Friday, June 17, 2005
Fake headstones turning heads in Blacksburg
A Virginia Tech project could help cemetery operators and average homeowners with their lawn care.
BLACKSBURG -- Mike Goatley had anticipated the questions from curious callers. After all, you can't create a graveyard overnight next to a well-traveled Blacksburg road without attracting attention.
Had Virginia Tech opened a pet cemetery? Could Hokie fanatics buy a burial plot on this near-sacred land just around the corner from Lane Stadium? Or were the simple, white headstones meant as a political statement?
In truth, the only thing planted in the soil of Goatley's Southgate Drive cemetery are grass seeds. But the Virginia Tech researcher believes the eventual findings of this eye-catching experiment into turf types could be of monumental interest to anyone who spends time tending a lawn in Southwest Virginia.
Goatley, a turf specialist with the Virginia Cooperative Extension, and his assistants are trying to figure out which grass types achieve the best look for the least amount of work. He then intends to convey his findings to cemetery owners, who devote countless hours to grounds maintenance.
"It truly is for cemeteries, although the data will apply to anyone," he said.
Goatley's graveyard at Virginia Tech's turf research farm is divided into 36 blocks, each containing three faux headstones. The 36 plots were each seeded with a different type of grass ranging from the most common store-bought varieties to lesser-known, specialized grasses that must be special ordered.
In an ideal world, grass would only need mowing once a year -- if that often -- and would stay green and weed-free all year through drought or flood.
Such a perfect grass seed is unlikely to be discovered or invented any time soon. In the meantime, Goatley said there are dramatic variations in seed commercially available today.
To prove his point, Goatley pointed out the differences between two squares in his turf grass cemetery. One yellowish-green square contained a tall fescue known as "Kentucky 31," which is among the most common types of seed available at many home improvement stores and big-box retailers.

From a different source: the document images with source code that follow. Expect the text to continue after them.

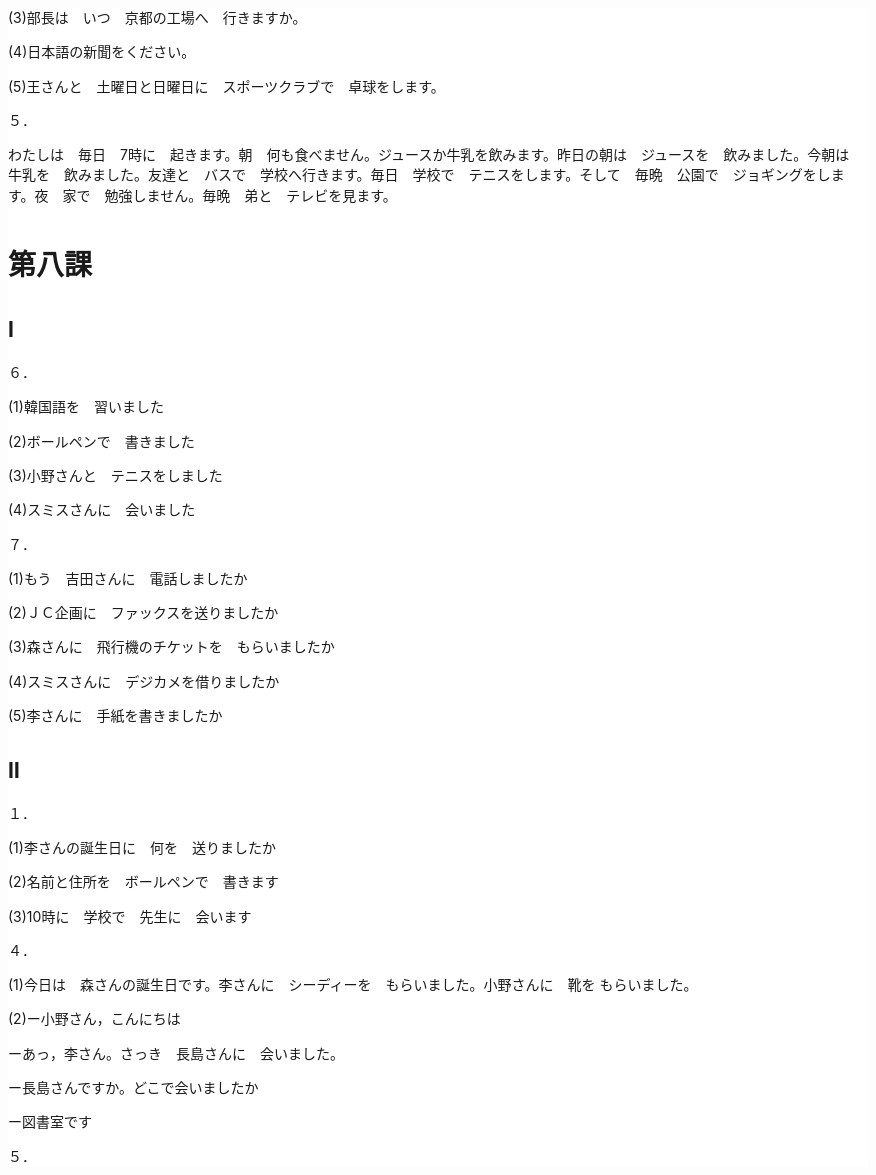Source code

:(3)部長は　いつ　京都の工場へ　行きますか。

(4)日本語の新聞をください。

(5)王さんと　土曜日と日曜日に　スポーツクラブで　卓球をします。

５．

わたしは　毎日　7時に　起きます。朝　何も食べません。ジュースか牛乳を飲みます。昨日の朝は　ジュースを　飲みました。今朝は　牛乳を　飲みました。友達と　バスで　学校へ行きます。毎日　学校で　テニスをします。そして　毎晩　公園で　ジョギングをします。夜　家で　勉強しません。毎晩　弟と　テレビを見ます。

# 第八課

## Ⅰ

６．

(1)韓国語を　習いました

(2)ボールペンで　書きました

(3)小野さんと　テニスをしました

(4)スミスさんに　会いました

７．

(1)もう　吉田さんに　電話しましたか

(2)ＪＣ企画に　ファックスを送りましたか

(3)森さんに　飛行機のチケットを　もらいましたか

(4)スミスさんに　デジカメを借りましたか

(5)李さんに　手紙を書きましたか

## Ⅱ

１．

(1)李さんの誕生日に　何を　送りましたか

(2)名前と住所を　ボールペンで　書きます

(3)10時に　学校で　先生に　会います

４．

(1)今日は　森さんの誕生日です。李さんに　シーディーを　もらいました。小野さんに　靴を	もらいました。

(2)ー小野さん，こんにちは

ーあっ，李さん。さっき　長島さんに　会いました。

ー長島さんですか。どこで会いましたか

ー図書室です

５．
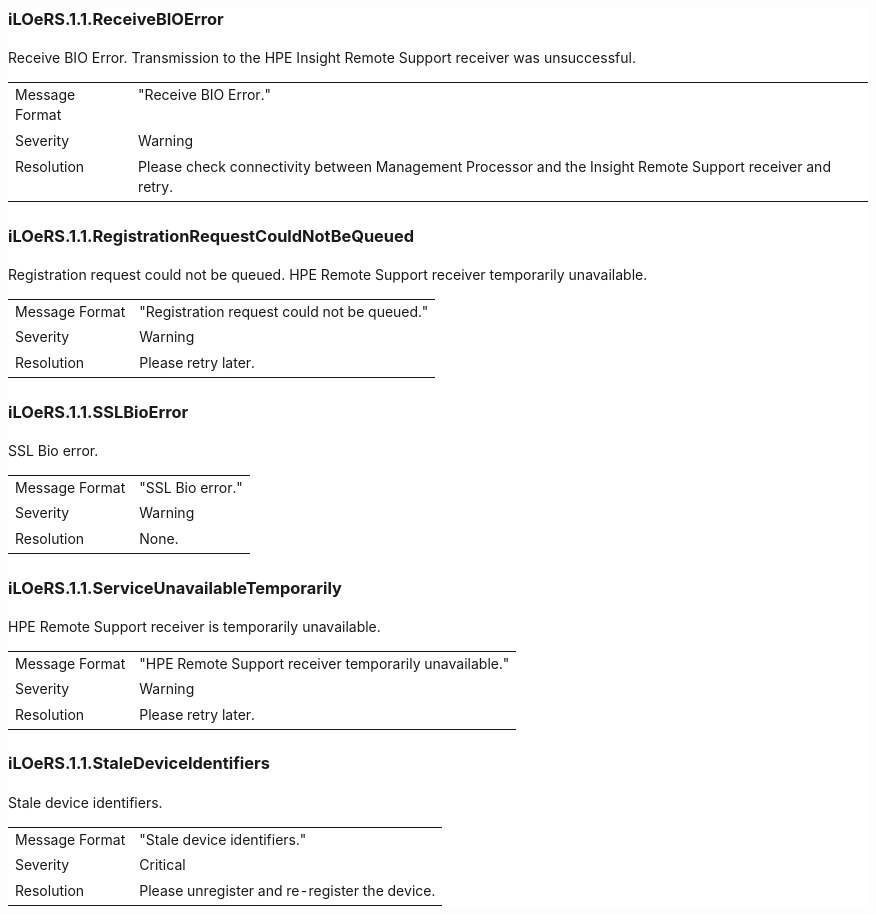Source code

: ### iLOeRS.1.1.ReceiveBIOError

Receive BIO Error. Transmission to the HPE Insight Remote Support receiver was unsuccessful.

| | |
|:---|:---|
|Message Format|"Receive BIO Error."|
|Severity|Warning|
|Resolution|Please check connectivity between Management Processor and the Insight Remote Support receiver and retry.|

### iLOeRS.1.1.RegistrationRequestCouldNotBeQueued

Registration request could not be queued. HPE Remote Support receiver temporarily unavailable.

| | |
|:---|:---|
|Message Format|"Registration request could not be queued."|
|Severity|Warning|
|Resolution|Please retry later.|

### iLOeRS.1.1.SSLBioError

SSL Bio error.

| | |
|:---|:---|
|Message Format|"SSL Bio error."|
|Severity|Warning|
|Resolution|None.|

### iLOeRS.1.1.ServiceUnavailableTemporarily

HPE Remote Support receiver is temporarily unavailable.

| | |
|:---|:---|
|Message Format|"HPE Remote Support receiver temporarily unavailable."|
|Severity|Warning|
|Resolution|Please retry later.|

### iLOeRS.1.1.StaleDeviceIdentifiers

Stale device identifiers.

| | |
|:---|:---|
|Message Format|"Stale device identifiers."|
|Severity|Critical|
|Resolution|Please unregister and re-register the device.|
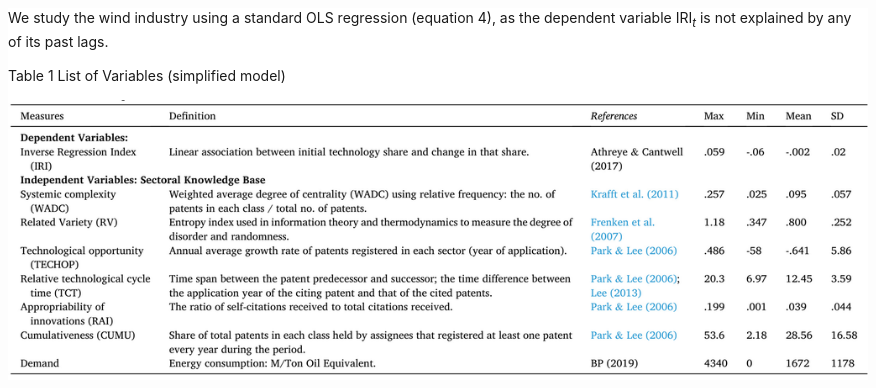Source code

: We study the wind industry using a standard OLS regression (equation 4), as the dependent variable $\mathrm{IRI}_{t}$ is not explained by any of its past lags.  

Table 1 List of Variables (simplified model)   

![](images/41a677bdccd4e19f0213a21fc7f886c319eab65ed0a98530619d03e080fe7f0e.jpg)  
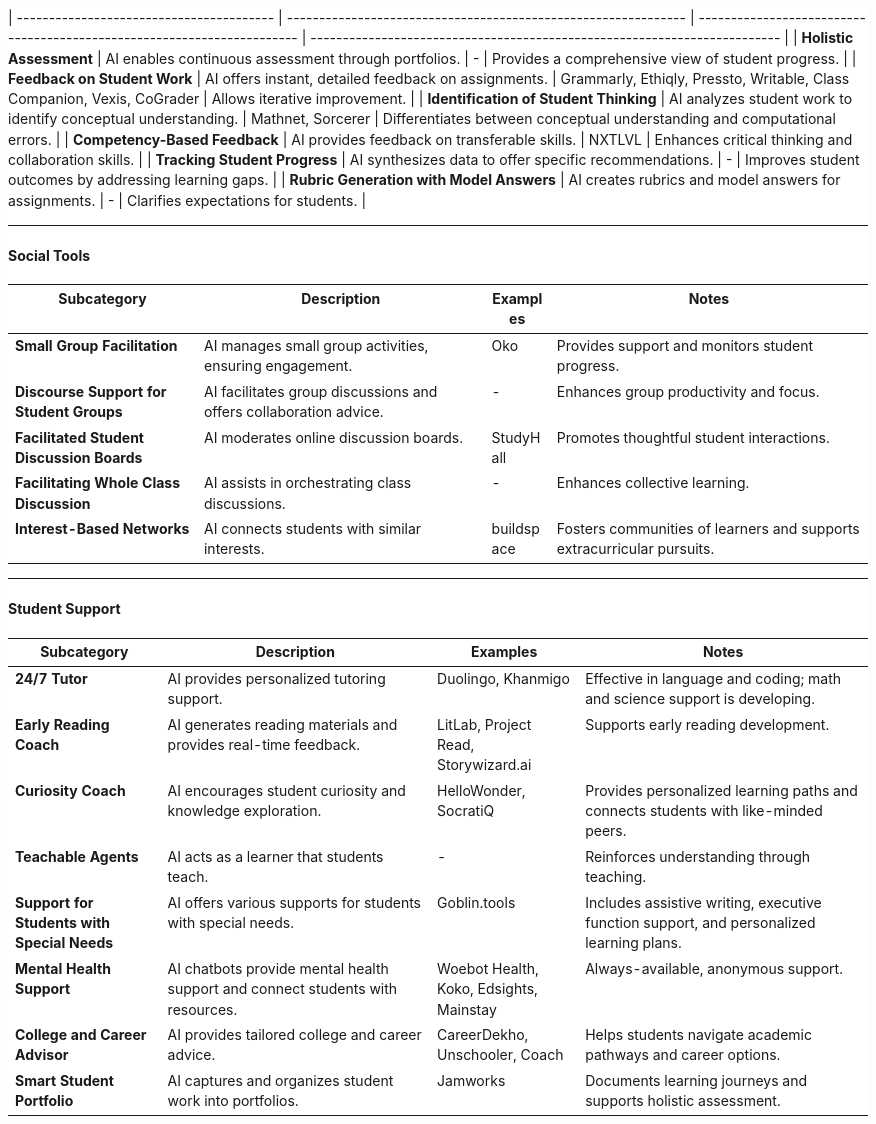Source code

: | ---------------------------------------- | -------------------------------------------------------------- | ----------------------------------------------------------------------- | ------------------------------------------------------------------------- |
| **Holistic Assessment**                  | AI enables continuous assessment through portfolios.           | -                                                                       | Provides a comprehensive view of student progress.                        |
| **Feedback on Student Work**             | AI offers instant, detailed feedback on assignments.           | Grammarly, Ethiqly, Pressto, Writable, Class Companion, Vexis, CoGrader | Allows iterative improvement.                                             |
| **Identification of Student Thinking**   | AI analyzes student work to identify conceptual understanding. | Mathnet, Sorcerer                                                       | Differentiates between conceptual understanding and computational errors. |
| **Competency-Based Feedback**            | AI provides feedback on transferable skills.                   | NXTLVL                                                                  | Enhances critical thinking and collaboration skills.                      |
| **Tracking Student Progress**            | AI synthesizes data to offer specific recommendations.         | -                                                                       | Improves student outcomes by addressing learning gaps.                    |
| **Rubric Generation with Model Answers** | AI creates rubrics and model answers for assignments.          | -                                                                       | Clarifies expectations for students.                                      |

---

#### Social Tools

| Subcategory                               | Description                                                       | Examples   | Notes                                                                  |
| ----------------------------------------- | ----------------------------------------------------------------- | ---------- | ---------------------------------------------------------------------- |
| **Small Group Facilitation**              | AI manages small group activities, ensuring engagement.           | Oko        | Provides support and monitors student progress.                        |
| **Discourse Support for Student Groups**  | AI facilitates group discussions and offers collaboration advice. | -          | Enhances group productivity and focus.                                 |
| **Facilitated Student Discussion Boards** | AI moderates online discussion boards.                            | StudyHall  | Promotes thoughtful student interactions.                              |
| **Facilitating Whole Class Discussion**   | AI assists in orchestrating class discussions.                    | -          | Enhances collective learning.                                          |
| **Interest-Based Networks**               | AI connects students with similar interests.                      | buildspace | Fosters communities of learners and supports extracurricular pursuits. |

---

#### Student Support

| Subcategory                                 | Description                                                                    | Examples                                | Notes                                                                                    |
| ------------------------------------------- | ------------------------------------------------------------------------------ | --------------------------------------- | ---------------------------------------------------------------------------------------- |
| **24/7 Tutor**                              | AI provides personalized tutoring support.                                     | Duolingo, Khanmigo                      | Effective in language and coding; math and science support is developing.                |
| **Early Reading Coach**                     | AI generates reading materials and provides real-time feedback.                | LitLab, Project Read, Storywizard.ai    | Supports early reading development.                                                      |
| **Curiosity Coach**                         | AI encourages student curiosity and knowledge exploration.                     | HelloWonder, SocratiQ                   | Provides personalized learning paths and connects students with like-minded peers.       |
| **Teachable Agents**                        | AI acts as a learner that students teach.                                      | -                                       | Reinforces understanding through teaching.                                               |
| **Support for Students with Special Needs** | AI offers various supports for students with special needs.                    | Goblin.tools                            | Includes assistive writing, executive function support, and personalized learning plans. |
| **Mental Health Support**                   | AI chatbots provide mental health support and connect students with resources. | Woebot Health, Koko, Edsights, Mainstay | Always-available, anonymous support.                                                     |
| **College and Career Advisor**              | AI provides tailored college and career advice.                                | CareerDekho, Unschooler, Coach          | Helps students navigate academic pathways and career options.                            |
| **Smart Student Portfolio**                 | AI captures and organizes student work into portfolios.                        | Jamworks                                | Documents learning journeys and supports holistic assessment.                            |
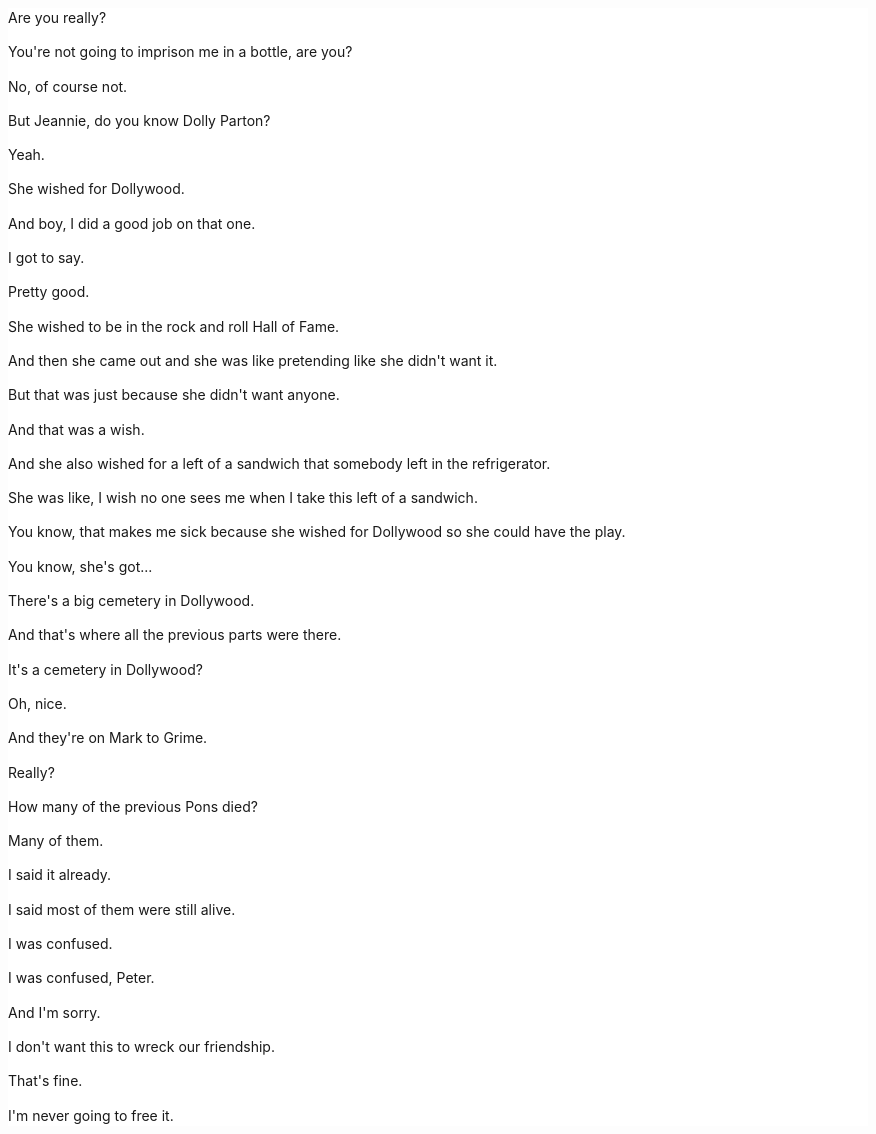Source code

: Are you really?

You're not going to imprison me in a bottle, are you?

No, of course not.

But Jeannie, do you know Dolly Parton?

Yeah.

She wished for Dollywood.

And boy, I did a good job on that one.

I got to say.

Pretty good.

She wished to be in the rock and roll Hall of Fame.

And then she came out and she was like pretending like she didn't want it.

But that was just because she didn't want anyone.

And that was a wish.

And she also wished for a left of a sandwich that somebody left in the refrigerator.

She was like, I wish no one sees me when I take this left of a sandwich.

You know, that makes me sick because she wished for Dollywood so she could have the play.

You know, she's got...

There's a big cemetery in Dollywood.

And that's where all the previous parts were there.

It's a cemetery in Dollywood?

Oh, nice.

And they're on Mark to Grime.

Really?

How many of the previous Pons died?

Many of them.

I said it already.

I said most of them were still alive.

I was confused.

I was confused, Peter.

And I'm sorry.

I don't want this to wreck our friendship.

That's fine.

I'm never going to free it.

Kentucky 31 is inexpensive and relatively hardy, which would explain why it can be found in countless yards throughout the region. But it requires frequent, even weekly cutting.
The plot above featured a hard fescue grass known as Reliant II, which has a deep-green shade and a softer look but takes considerably more time and money to buy and sow. Goatley said this plot has only been mowed once in months.
"If you will make the commitment up front ... over the long term, the maintenance costs are going to be reduced," Goatley said.
Some plots were thick with grass, while others barely had any grass showing. Goatley said while some of the slower-germinating grasses may look bad now, he expects several of them to be among the best performers over the long term.
But why the headstones?
Goatley explained that the wooden markers actually serve several purposes.
To test each grass variety's resistance to weeds, each plot was divided into three stripes. Goatley and Shawn Askew, a turf weed science specialist at Tech, are treating one stripe with herbicide before seeding, treating a second stripe before and after seeding and leaving the last stripe untreated.
The headstones help delineate the different treatment areas. Goatley's research team also painted lines two inches from the headstones' base to determine when the grass needs mowing.
Lastly, they're a good way to get the public interested in the research. Goatley set up a similar fake cemetery at Mississippi State University, his former employer, and got plenty of attention.
"It's visible, but being visible also has its drawbacks," Goatley said. "As the [Halloween] season approaches, people think, 'I'd like to have that for my yard.' "
Moments later, the tactic proved its merit when Blacksburg retiree and Tech alumnus Bob "Dutch" van Luyn pulled his SUV into the turf farm to find out what in the world was happening.
Goatley, van Luyn and Askew laughed as they discussed ideas to dress up the cemetery: Painting the names of Tech's ACC rivals on the headstones, or even the names of the other team's all-stars. Sell plots to alumni.
Goatley, who is conducting the research on his own without grants, has already contacted the Virginia Cemetery Association, whose members are cemetery owners and operators. Ann Marie Samuel, president of the association, said she is excited to hear the results.
Some graveyards are so large that, by the time you finish mowing, "you're back to the beginning again," Samuel said. Finding out which grasses grow best in each region of the state and under different light and moisture conditions could greatly benefit cemetery caretakers, she said.
Samuel hopes Goatley's research will identify a grass that grows well in shade. Williamsburg Memorial Park where Samuel works has a problem with large oak trees that cast long shadows on the ground.
"The family wants to see grass," Samuel said. "They don't want to see clover. They don't want to see anything else. They want to see grass."